If you find a vulnerability, please don't open a public issue — see
SECURITY.md.
Uxnan is in alpha, and the core loop already works end to end. From the phone I can pair with the bridge and hold a real, streaming conversation with five agents — OpenCode, Claude Code, Codex, pi and Gemini CLI — over the encrypted channel. The desktop app is alpha-functional on its own. Push notifications are live on Android (iOS depends on Apple assets).
Here's the quick snapshot; the detailed, always-current state for each project
lives in its own FOR-DEV.md:
| Project | Where it stands | Details |
|---|---|---|
uxnanmobile/ |
MVP wired, Android alpha-ready; iOS pending Apple assets | status |
uxnandesktop/ |
Alpha-functional as a standalone app | status |
bridge/ |
Implemented; 5 real agents wired | status |
relay/ |
Implemented; optional / self-hosted | status |
shared/ |
Implemented; contracts locked in CI | README |
This is early software, with no users and no production data yet, so things can still change where a better idea justifies it.
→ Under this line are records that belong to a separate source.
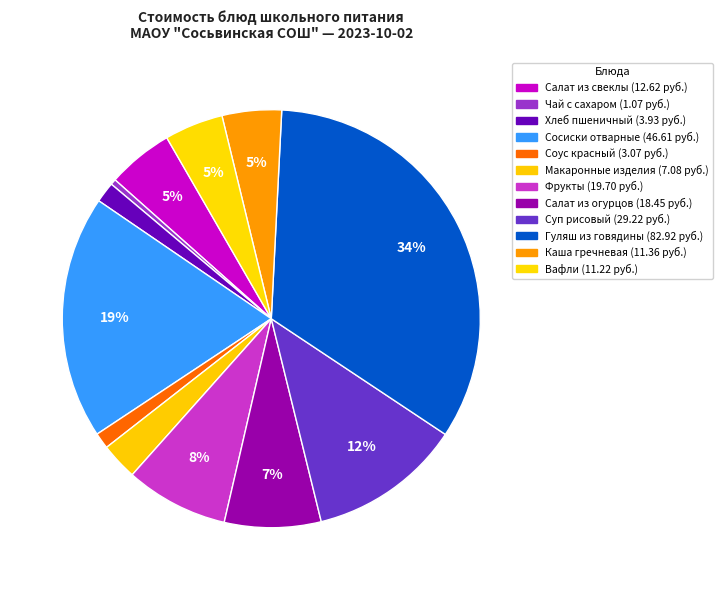

Is there any slice that represents more than half of the pie?

No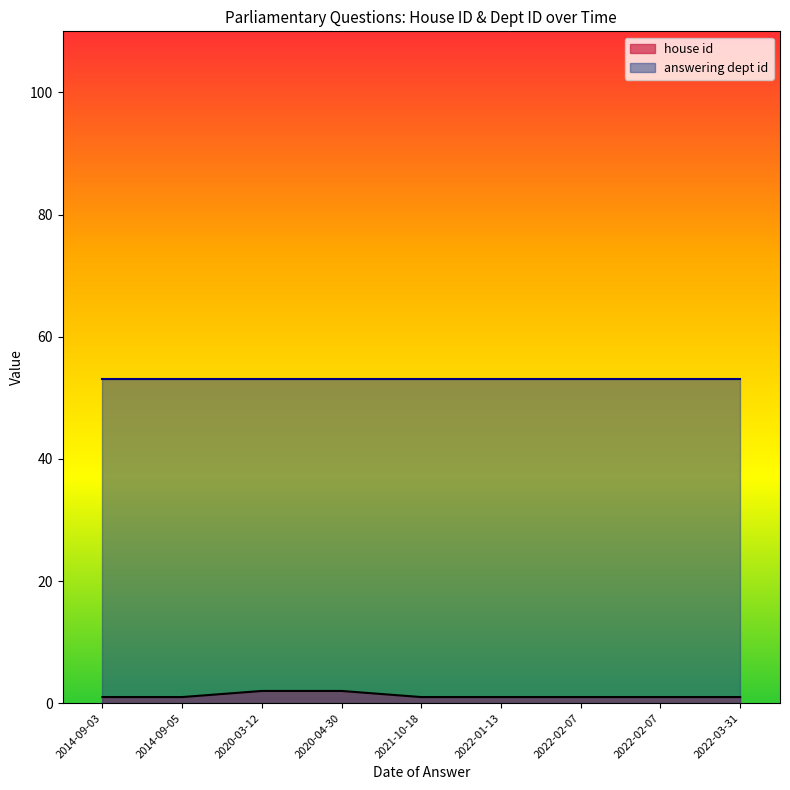

What is the spread (max minus min) of values at 2021-10-18?

52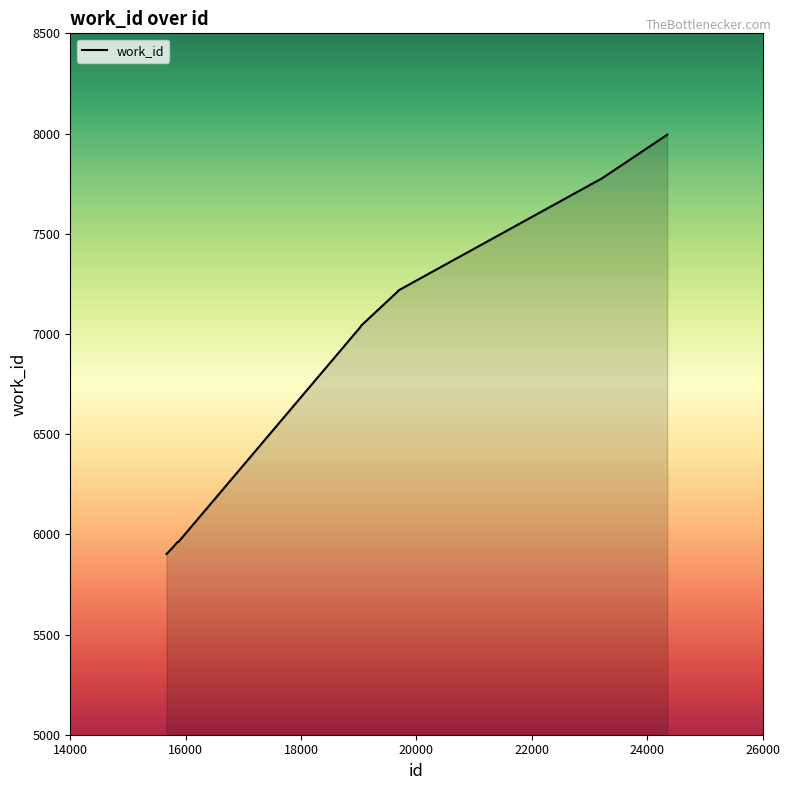

What is the difference between the maximum and minimum values?

2092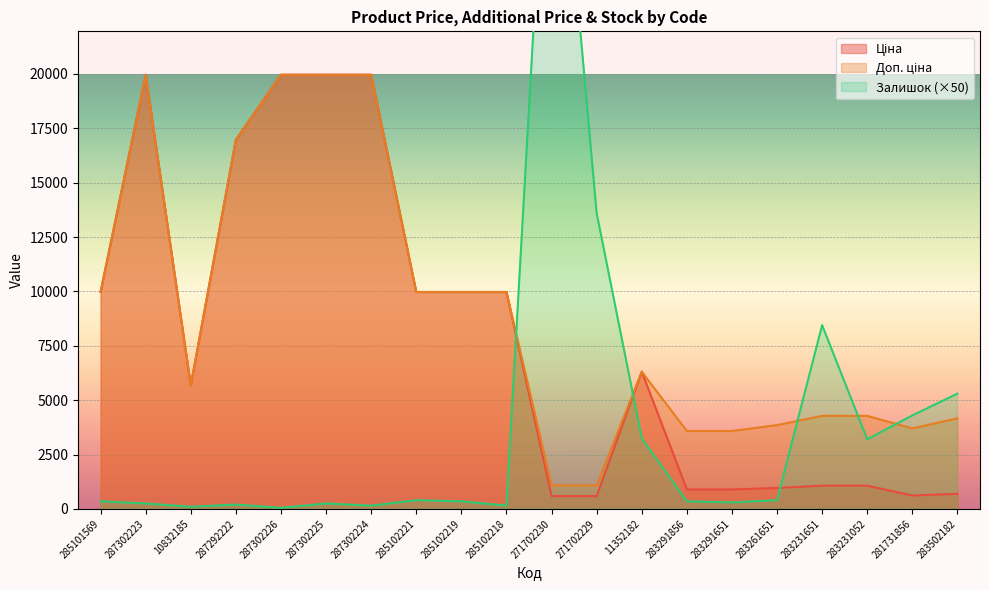

Which series ends up on top after the final intersection of Залишок and Доп. ціна?

Залишок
Uxnan is free and open source, built in the open in my own time. If it's useful to you and you'd like to help it keep moving, a coffee goes a long way — and it's genuinely appreciated. 🙏
If you want to build, run, or contribute to Uxnan, everything you need lives off the README so the documentation above stays focused:
CONTRIBUTING.md— how to set up, the quality gates, and how to open a good PR.AGENTS.md— the single source of truth for conventions, architecture rules, and how the docs stay in sync. Read it before any non-trivial change.- Per-project docs — each project keeps task-focused guides in its own
docs/and aCHANGELOG.md:bridge/docs/·relay/docs/·uxnanmobile/docs/·uxnandesktop/docs/. - The specification — the architecture documents are the source of truth for
cross-component behavior:
architecture/(mobile, bridge, relay, shared) anduxnandesktop/architecture/(desktop). - Releases & versioning —
VERSIONS.md.
Uxnan is released under the Mozilla Public License 2.0.
Uxnan — a name with no relation to, or derivation from, any existing product.